Dalton eventually learns that the root of The Road House’s problem is Ben Brandt (Billy Magnussen), the son of an imprisoned drug runner who wants Frankie’s bar for his own mysterious reasons. Magnussen does a passable job exuding wannabe-kingpin entitlement, but Road House mainly strives to generate electricity via real-life UFC icon Conor McGregor, who struts about and smashes everything in sight as a henchman named Knox who’s hired by Ben’s dad to finish the job his kid started. McGregor is a formidable presence and his prolonged battles with Gyllenhaal are the proceedings’ highlights. Nonetheless, even with a perpetually mad grin on his face, he’s no crazier than the first Road House’s gay-baiting right-hand-madman Jimmy (Marshall Teague), and the longer he’s on-screen, the more his wild-card energy proves repetitive.
In virtually every respect, Road House is a downgrade: Melchior is a bland nothing compared to the alluring Kelly Lynch (and her big hair and bigger glasses); Magnussen is a sniveling dweeb who can’t hold a candle to Ben Gazzara’s criminal bigwig; the acts playing at the Road House are no The Jeff Healey Band; and there isn’t even a counterpart for Sam Elliott’s intensely macho mentor figure Wade Garrett. Where are the locals who are cowed by the underworld enterprise that’s taken over their community, and ultimately learn to fight back? Where is the lovemaking against a brick farmhouse wall? And where is a climactic location as hilariously strange as Gazzara’s taxidermy trophy room? The director at least gets in a gratuitous butt shot, yet he mainly eschews truly bizarre touches.
Only as it nears its conclusion does Liman’s film flirt with the sort of over-the-top absurdity its premise warrants, be it Gyllenhaal committing homicide with brazen impunity, getting tossed through the air between racing speedboats, or felling McGregor’s baddie in insanely violent fashion. When Knox remarks that the duo, squaring off on a tiny inflatable boat, now have their own private octagon, and Dalton replies, “What? Who taught you shapes?”, Road House partakes in the quippy lunacy that it needed from the start. Unfortunately, it’s too little, too late for a venture that largely retreads with minimal peculiarity.

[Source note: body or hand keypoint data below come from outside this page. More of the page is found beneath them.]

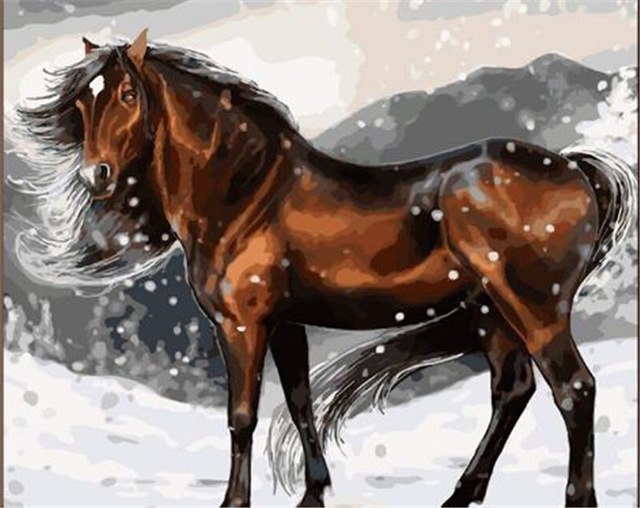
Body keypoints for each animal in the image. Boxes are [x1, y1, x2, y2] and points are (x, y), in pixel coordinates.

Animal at [13, 30, 636, 507]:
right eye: (82, 105)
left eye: (126, 93)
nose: (96, 175)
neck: (246, 193)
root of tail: (575, 169)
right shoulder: (286, 322)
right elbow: (299, 404)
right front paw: (314, 492)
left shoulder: (241, 325)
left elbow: (242, 416)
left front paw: (234, 501)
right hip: (491, 313)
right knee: (512, 391)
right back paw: (459, 495)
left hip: (535, 309)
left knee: (573, 390)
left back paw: (576, 498)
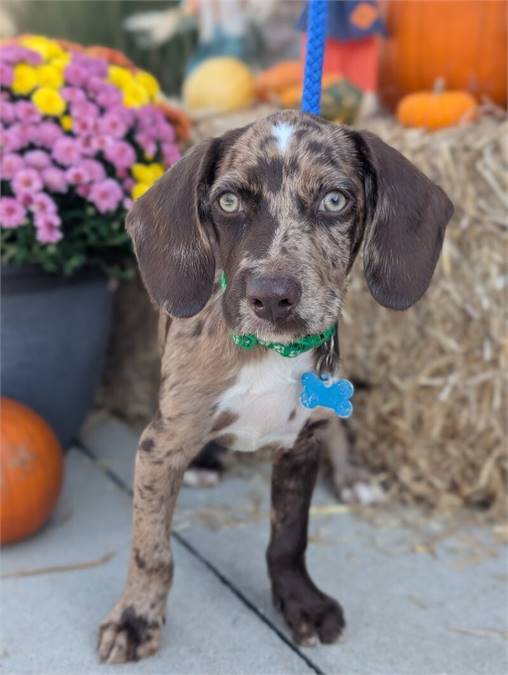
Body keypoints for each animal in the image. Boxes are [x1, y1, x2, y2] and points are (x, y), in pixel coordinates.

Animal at [96, 108, 452, 664]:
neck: (269, 354)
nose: (272, 298)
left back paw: (353, 477)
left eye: (335, 200)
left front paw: (300, 603)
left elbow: (289, 538)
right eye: (228, 201)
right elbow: (151, 548)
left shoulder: (301, 444)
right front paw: (135, 618)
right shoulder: (160, 444)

Swayze’s Road House remains an enduring genre favorite precisely because it embraces the 1980s’ gung-ho excesses (Clothes! Hair! Women! Sexism! Brutality! Brooding!) with unabashed, unironic love and pride. Meanwhile, like the limp rendition of Metallica’s “Enter Sandman” that plays during its final fight, Liman’s adaptation is an uninspired cover song in desperate need of its forerunner’s fire and flair.